By 1996 after the first wave of Oslo terror had killed about 200 Israelis, the country elected conservative Binyamin Netanyahu over Osloite Shimon Peres as prime minister—to the dismay of President Clinton whose disdain for Netanyahu was well known. Clinton proceeded to brutally pressure Netanyahu into continuing the “process” he had been elected to end or seriously slow down, culminating in the Wye Agreement under which Netanyahu was supposed to hand still more land to Yasser Arafat.


In 1999 when there were new elections between Netanyahu and Ehud Barak, Clinton went so far as to dispatch his own spin doctors James Carville, Stanley Greenberg, and Robert Schrum—in a move that would have been unthinkable with an ally like, say, Britain or Australia—to help Barak win.
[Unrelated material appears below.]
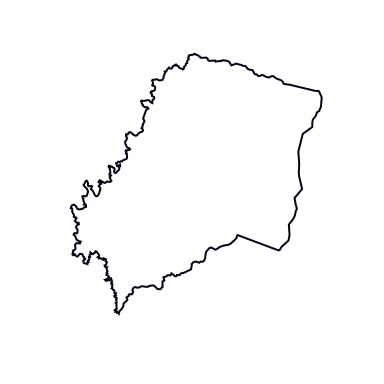 Bonito, Mato Grosso do Sul, Brazil, rotated 201°
{"feature_id": "56859067B97300483436171", "entity_name": "Bonito", "entity_type": "district", "adm_level": 2, "iso_a3": "BRA", "parent_name": "Brazil", "parent_adm1": "Mato Grosso do Sul", "projection": "mercator", "projection_center": [-56.337, -20.967], "detail": "fine", "context": "isolated", "style": "outline", "palette": "ink", "viewbox_px": 384, "rotation_deg": 201, "n_neighbors": 0, "source": "geoboundaries", "source_scale": "gbopen_adm2", "svg_char_len": 6005}
<svg xmlns="http://www.w3.org/2000/svg" viewBox="0 0 384 384"><g transform="rotate(201 192 192)"><path d="M281.3,91.0L280.4,90.4L279.5,90.6L278.7,91.6L276.6,90.5L275.6,90.9L274.6,94.0L272.7,94.7L271.6,94.2L270.5,92.7L269.2,92.5L268.8,91.3L267.8,91.3L268.0,90.2L269.0,89.1L267.7,87.0L265.4,87.0L264.7,87.7L263.9,87.4L264.2,88.4L263.5,89.2L264.4,89.4L264.7,90.5L263.8,91.3L263.8,92.6L264.9,94.5L263.9,94.9L265.0,96.4L264.7,97.4L265.1,99.2L263.0,98.2L262.2,98.4L261.9,99.6L260.9,100.5L260.9,102.1L259.8,102.2L256.1,99.8L255.9,98.6L256.5,97.6L255.5,97.8L255.1,96.6L253.4,97.5L250.6,96.8L250.0,97.4L250.5,98.4L248.1,98.2L248.0,96.5L246.3,96.0L246.2,93.0L247.3,92.1L246.6,91.2L245.6,90.9L244.4,91.3L244.6,90.2L242.6,87.8L242.8,86.2L241.8,85.7L242.3,85.0L242.3,84.0L239.8,83.6L239.1,83.1L240.0,80.3L241.8,78.9L240.3,78.2L238.5,79.7L237.5,79.8L237.0,81.0L237.4,82.0L236.6,82.4L236.3,81.4L235.2,80.9L235.1,79.8L234.3,79.3L234.9,78.0L234.2,77.3L233.1,77.2L233.2,76.1L232.1,74.3L232.5,73.3L231.5,73.2L230.6,72.4L229.2,72.3L228.4,70.1L227.6,69.4L226.8,70.1L226.7,68.6L225.9,68.0L227.2,67.0L226.4,66.2L224.3,66.0L223.9,64.9L224.3,64.3L222.7,61.8L223.4,61.0L222.1,60.0L221.9,58.8L220.5,56.3L220.5,55.1L221.5,54.9L221.8,53.8L220.9,53.7L220.6,52.6L219.4,53.4L218.6,53.3L218.5,52.5L217.6,53.1L216.7,52.3L217.0,55.1L215.9,56.8L215.8,58.5L215.2,59.3L215.3,61.4L215.9,63.3L213.9,67.3L213.7,68.3L215.4,70.1L213.9,72.1L214.2,73.5L213.3,74.5L212.2,74.5L211.4,75.1L211.2,76.1L211.1,77.4L212.6,79.2L212.2,81.8L211.2,82.8L208.5,83.1L206.5,84.5L205.8,85.5L204.8,86.2L200.8,87.0L198.9,87.9L198.6,88.7L195.5,90.6L193.9,91.0L189.3,89.0L186.5,90.0L186.0,92.1L185.4,92.7L187.5,98.0L186.1,99.3L188.1,102.2L185.7,104.0L185.0,105.6L182.2,106.4L182.1,108.7L179.5,108.0L177.8,107.2L176.4,107.9L176.4,109.1L173.7,110.0L173.5,111.4L172.8,112.4L171.0,113.3L165.2,119.3L165.9,123.4L166.5,124.7L165.4,127.1L164.7,127.8L162.7,128.6L160.0,128.5L159.0,130.1L157.0,130.7L156.0,132.5L156.0,135.4L156.5,136.3L157.4,141.1L155.9,145.5L154.2,147.1L149.5,146.5L147.3,149.0L147.0,150.0L144.0,152.7L141.4,154.5L140.1,155.0L137.7,157.1L134.1,164.2L134.1,168.1L90.1,168.5L89.2,169.7L88.7,173.0L84.5,181.3L85.5,186.7L89.9,196.3L87.9,202.8L87.5,206.6L88.2,211.1L88.1,214.2L90.7,217.4L94.1,223.2L90.3,234.3L97.8,245.3L99.5,249.1L101.9,256.5L107.2,267.8L109.4,286.0L103.0,295.8L104.6,299.9L105.1,302.8L103.7,307.8L103.9,311.1L102.3,313.2L102.2,317.8L104.3,325.2L105.2,327.3L109.3,331.2L110.1,331.7L112.9,330.6L139.6,327.1L144.4,325.9L145.3,326.0L146.7,327.4L148.5,328.2L154.0,328.2L157.7,329.3L159.7,328.2L161.2,326.4L164.1,326.1L167.7,326.5L168.9,326.1L170.4,324.5L171.6,324.1L174.3,325.0L175.1,324.5L176.1,324.8L179.2,327.5L182.4,326.8L184.3,327.0L186.9,328.6L187.7,328.7L188.9,328.1L191.5,328.3L196.9,327.6L200.6,324.3L204.0,326.9L206.4,327.0L210.2,326.2L211.3,324.9L212.6,324.8L213.3,323.8L215.3,323.2L216.7,322.1L217.6,323.0L222.6,320.7L223.9,320.7L224.8,321.3L225.4,322.3L226.7,322.6L231.6,320.5L232.5,320.5L233.2,321.3L234.2,321.2L235.7,321.8L236.5,322.0L237.7,321.5L239.0,322.0L240.6,320.3L243.6,318.7L243.8,317.8L243.4,317.2L243.8,316.1L242.6,314.8L243.3,313.4L243.4,312.4L242.7,310.6L243.5,309.8L243.5,307.2L244.3,305.8L243.8,304.2L244.6,303.0L245.6,303.4L248.2,303.3L249.6,304.6L250.6,304.3L252.5,305.4L253.1,304.9L252.6,304.3L254.8,303.0L255.1,302.1L254.9,300.9L255.7,299.8L256.9,299.3L258.1,299.9L259.1,297.2L259.1,296.0L260.5,294.8L259.7,294.3L260.1,292.2L259.7,291.2L260.0,289.6L259.5,288.4L259.7,286.1L262.1,284.5L265.7,284.6L267.3,283.3L269.0,282.6L269.2,281.7L267.7,280.2L267.0,278.5L267.5,277.6L266.8,277.1L264.7,277.4L263.9,276.6L263.2,274.3L263.6,273.2L264.5,272.2L265.8,271.7L266.4,270.8L266.0,269.6L264.8,269.5L263.7,267.2L261.6,267.2L261.0,266.6L260.8,265.5L261.8,263.6L260.9,260.8L262.8,261.0L264.9,262.2L266.3,261.9L269.7,259.7L272.0,259.2L272.1,258.3L271.2,258.0L270.4,256.4L269.3,255.9L268.6,254.9L265.9,254.2L264.7,255.2L263.5,254.9L262.6,254.2L263.9,252.7L264.2,251.4L264.0,244.0L263.9,242.9L262.2,241.7L261.7,240.6L262.2,237.1L261.7,236.3L261.9,235.4L261.5,234.4L262.0,233.5L260.6,233.0L259.8,232.1L259.9,230.8L262.5,228.4L263.7,225.2L264.6,224.3L267.1,224.4L269.8,225.6L271.6,225.6L272.5,224.7L272.1,223.8L272.6,222.9L273.1,222.3L274.2,222.3L273.7,220.5L271.9,219.2L271.9,216.9L272.5,215.2L271.8,213.5L268.6,210.3L266.3,210.4L265.1,209.7L265.7,208.7L267.0,208.2L267.6,207.3L268.6,207.3L268.5,206.2L267.7,205.8L267.6,204.3L266.6,204.5L264.9,200.8L265.0,199.5L268.0,196.6L268.1,195.6L269.3,195.3L270.6,194.0L271.9,193.8L272.2,192.4L273.2,191.7L271.2,189.4L270.3,189.4L269.1,191.9L268.6,191.2L268.3,190.0L268.9,189.1L268.3,187.9L268.1,186.5L269.3,184.2L269.4,183.0L270.1,182.3L271.2,182.3L272.1,183.1L272.4,185.7L273.1,186.5L274.8,186.5L275.7,187.0L277.4,186.1L277.8,187.1L279.0,186.7L278.9,185.6L277.3,184.6L275.0,180.6L275.6,179.5L275.2,178.4L273.6,178.4L274.2,176.3L273.4,175.9L273.1,174.9L271.2,173.5L271.6,172.6L272.6,171.8L275.1,171.4L276.3,169.4L277.3,169.1L282.2,170.0L282.7,168.8L282.7,167.6L279.8,168.0L279.7,167.1L280.6,166.2L281.2,164.0L280.3,163.8L278.7,162.3L278.2,157.0L278.7,154.6L279.3,153.9L280.2,153.7L281.4,154.2L285.1,157.6L287.5,158.5L287.3,161.5L288.4,161.6L290.1,160.5L291.4,160.7L292.3,163.1L293.6,164.4L294.4,164.8L295.2,163.8L295.3,161.1L295.8,159.9L294.8,158.9L291.2,157.3L289.1,155.1L288.9,150.7L290.1,149.7L292.0,149.4L292.8,148.7L292.2,147.6L291.2,147.3L290.6,145.4L288.3,143.0L288.6,141.6L287.8,141.5L286.7,142.2L285.9,141.2L285.6,140.0L287.3,139.0L287.9,137.2L291.2,135.2L293.1,135.3L295.5,137.3L297.7,137.9L299.1,136.8L299.5,135.5L299.4,133.5L298.0,133.6L296.7,130.6L293.7,127.9L293.5,126.5L292.5,126.2L291.4,126.7L290.5,126.3L291.0,122.9L288.6,122.0L286.8,122.6L286.0,121.3L287.6,119.7L287.6,117.4L285.4,115.8L284.5,113.6L284.6,112.2L287.0,111.5L287.2,109.7L285.3,109.1L282.7,106.1L280.2,105.7L278.2,105.8L278.6,104.7L278.2,103.9L281.6,102.8L282.3,100.7L280.6,97.7L280.5,96.7L281.0,95.5L282.0,94.9L281.7,92.9L279.8,91.8L280.7,91.6L281.3,91.0Z" fill="none" stroke="#020617" stroke-width="2"/></g></svg>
It worked, and Barak, whose Palestinian and Lebanese policies precipitated both the Second Intifada and the Second Lebanon War, became what George Will called “perhaps the most calamitous leader any democracy has ever had.”


But by the time Barak and Clinton had been replaced, respectively, by Ariel Sharon and George W. Bush, the latter—despite his vaunted friendship toward Israel—was decidedly frosty toward Israel’s need to defend itself against the renewed and even larger-scale terror, prompting Sharon’s angry “Israel will not be Czechoslovakia” press conference. Then in 2003 Bush along with the Quartet drew up the “road map to peace” and forced it on Israel over the grave reservations of Sharon and other Israeli leaders.


Though with a more dovish and pliant Olmert government to deal with, the push for the “two-state solution” has continued to this day with the U.S. training Palestinian forces to take over West Bank cities despite the opposition of the Israeli defense establishment, pressuring Israel—via the indefatigable Condi Rice—to remove West Bank checkpoints, and the like.


Considering that the results of this “involvement”—with various Israeli governments being pushed along, leading the way, or somewhere in between—have encompassed drastically increased terror and empowerment of terror including Hamas, intensified hate-education for a generation of Palestinians, severe Palestinian economic decline, and the demoralization of a once proud and confident Israel, a McCain administration that would finally respect Israel’s sovereignty, and not destructively try to work wonders in a deeply problematic part of the world, would indeed be a huge improvement.